> **Фрагмент текста**:
————————

Такого кинобазара, как в России, нет нигде
Несмотря на то, что его трудно отнести к таким «медийным» персонам, как Никита Михалков, Станислав Говорухин, Алексей Балабанов или Федор Бондарчук, именно фильмы от Абдрашитова можно назвать классикой современного киноискусства. Поэтому и разговор с нашим гостем получился интересным и содержательным - о деньгах в кино, о зрителях и о будущем поколении режиссеров, которые сегодня поступают во ВГИК, не посмотрев ни одного фильма Эйзенштейна.

- Вадим Юсупович, только что завершился сезон раздачи кинонаград: позади «Белый слон», «Золотой орел» и «Ника». Три ведущие премии страны впервые за семь лет разошлись так, что ни один кинематографист не смог сделать «хет-трик». Как вы оцениваете их итоги?
- Какие-то перекосы в нашем премиальном процессе есть, но в целом результаты естественны. Критики сегодня считают необходимым поддерживать «пилотные» проекты, то есть те фильмы, которые ищут и находят что-то новое, в частности, обновляют киноязык. Академические премии - статистические результаты голосования, которые выражают усредненные вкусовые пристрастия и представления о том, что есть хорошо.

————————

> **Исходные данные**:
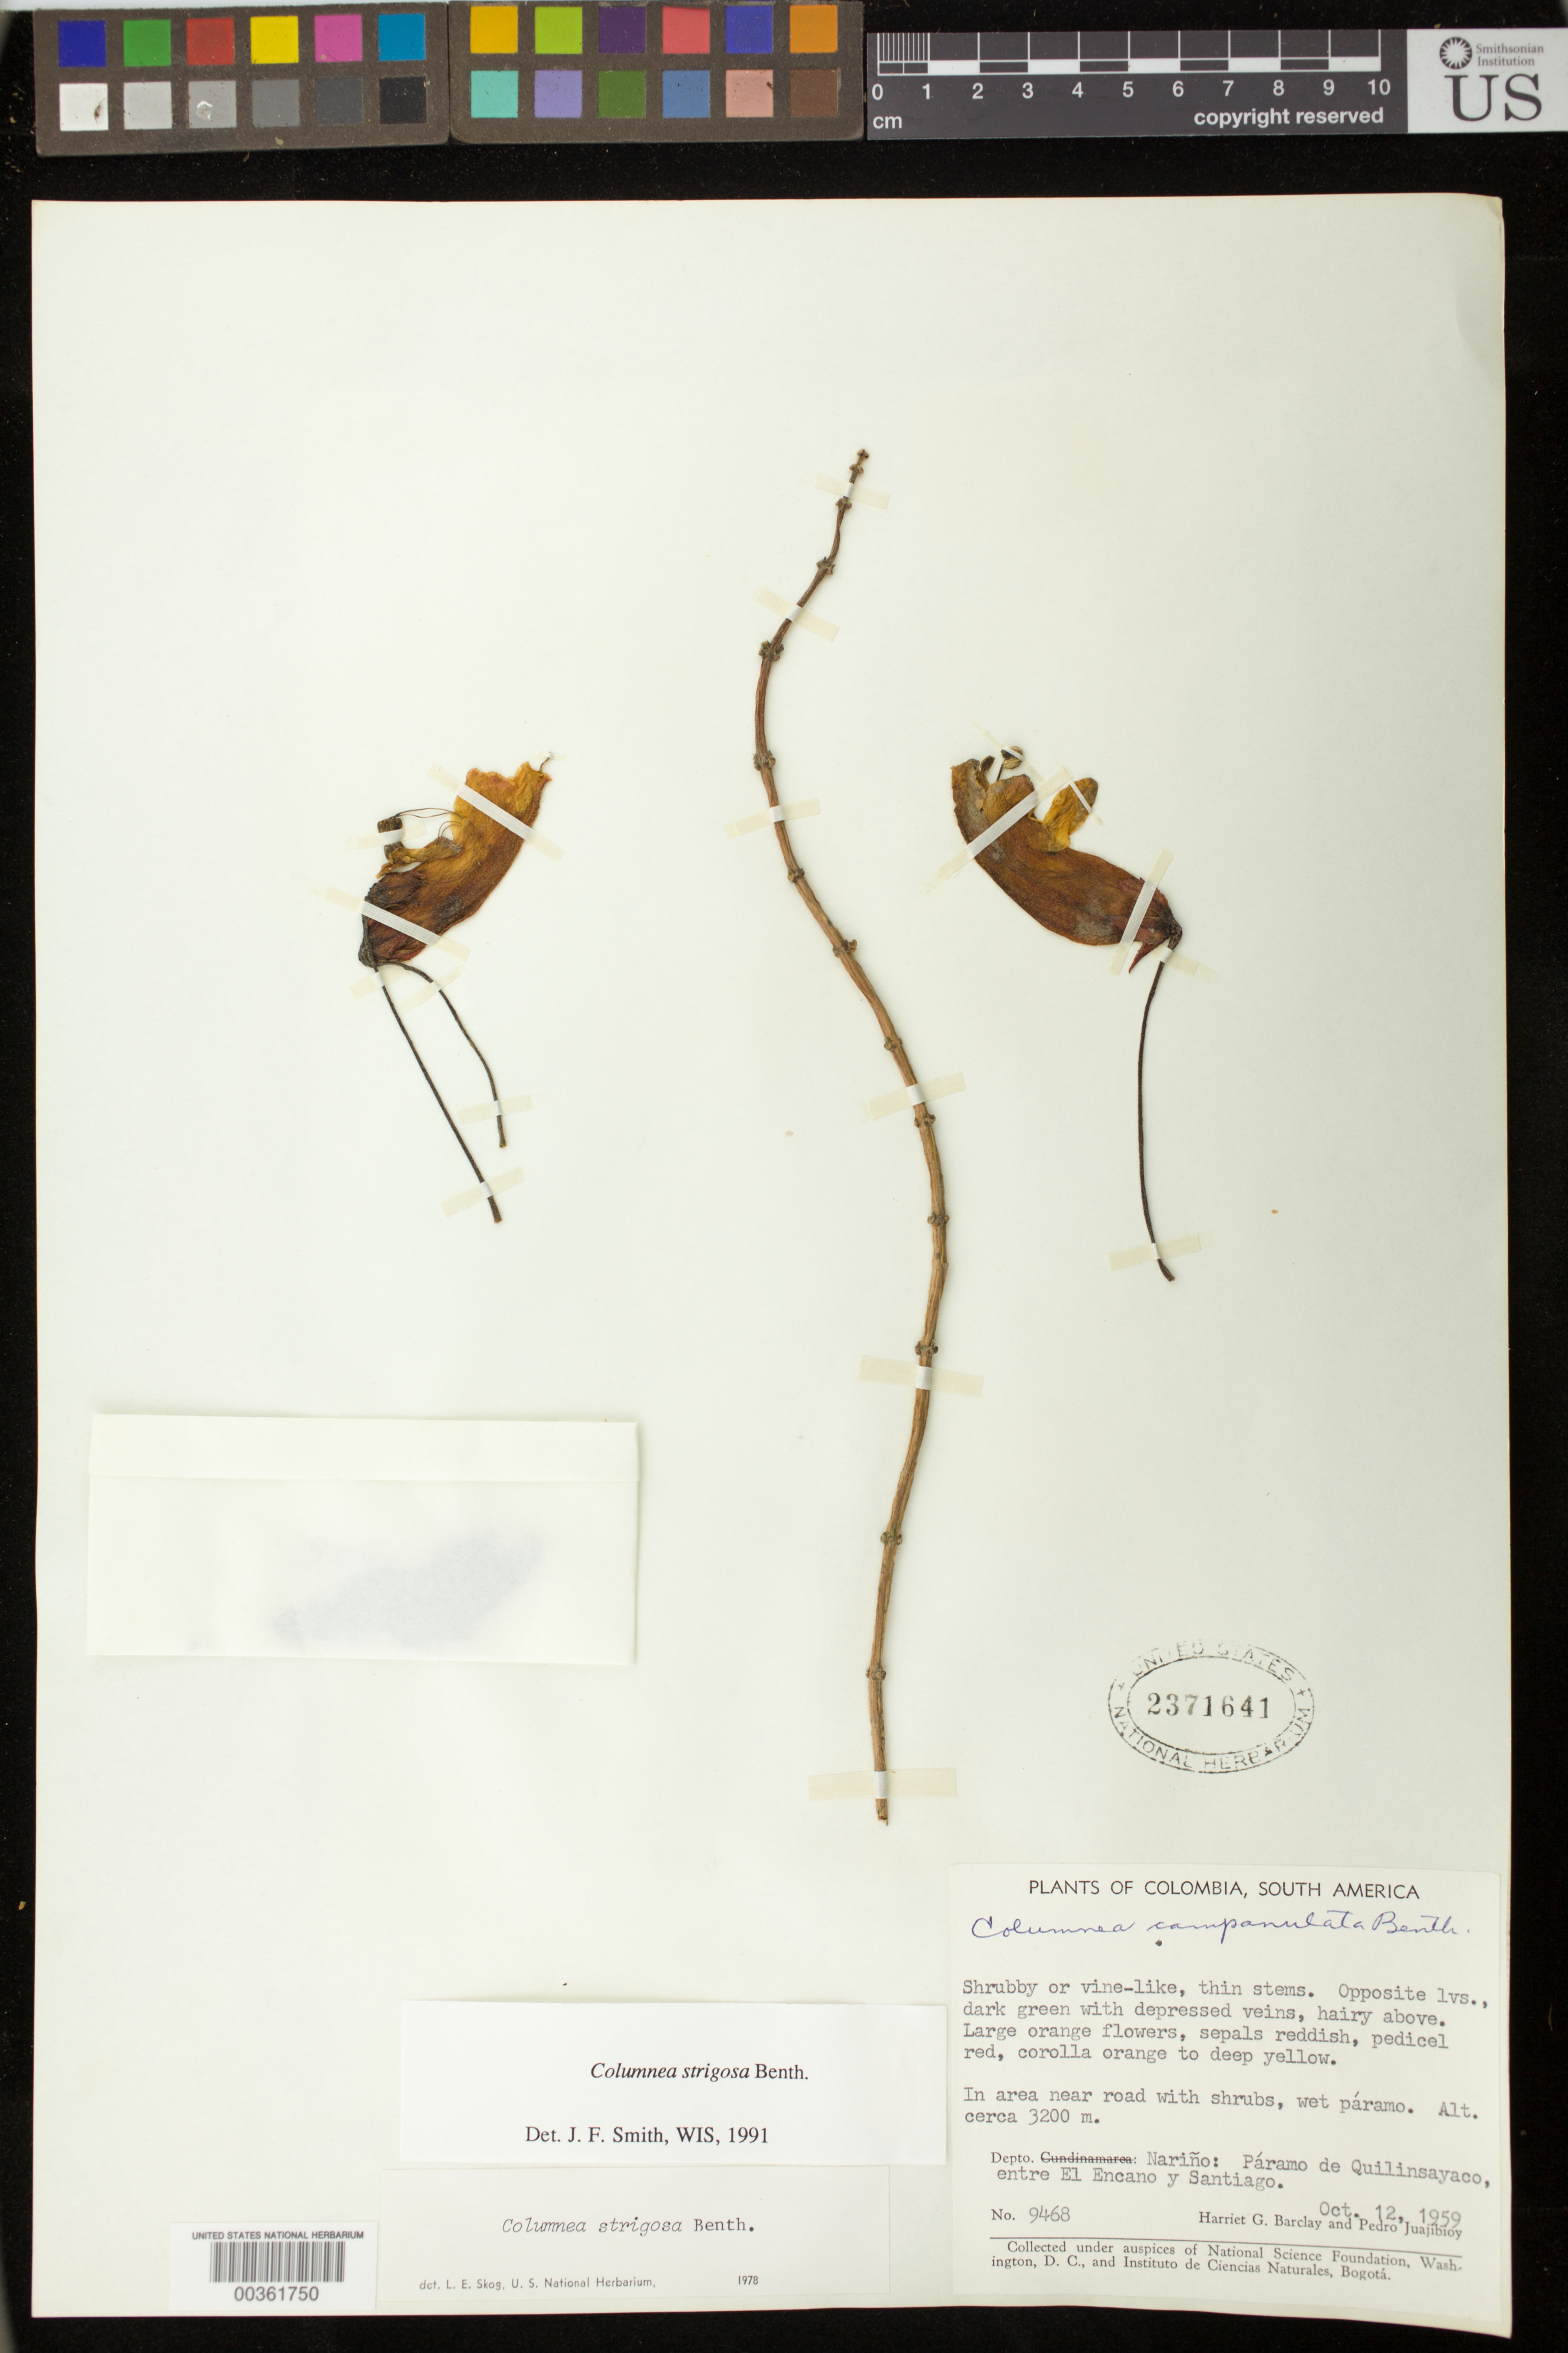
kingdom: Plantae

————————

Перепишите из интервью о российском кино отрывок от слов «Такого кинобазара, как» до слов «оцениваете их итоги?» включительно. Опирайтесь только на текст интервью о российском кино.

Такого кинобазара, как в России, нет нигде
Несмотря на то, что его трудно отнести к таким «медийным» персонам, как Никита Михалков, Станислав Говорухин, Алексей Балабанов или Федор Бондарчук, именно фильмы от Абдрашитова можно назвать классикой современного киноискусства. Поэтому и разговор с нашим гостем получился интересным и содержательным - о деньгах в кино, о зрителях и о будущем поколении режиссеров, которые сегодня поступают во ВГИК, не посмотрев ни одного фильма Эйзенштейна.

- Вадим Юсупович, только что завершился сезон раздачи кинонаград: позади «Белый слон», «Золотой орел» и «Ника». Три ведущие премии страны впервые за семь лет разошлись так, что ни один кинематографист не смог сделать «хет-трик». Как вы оцениваете их итоги?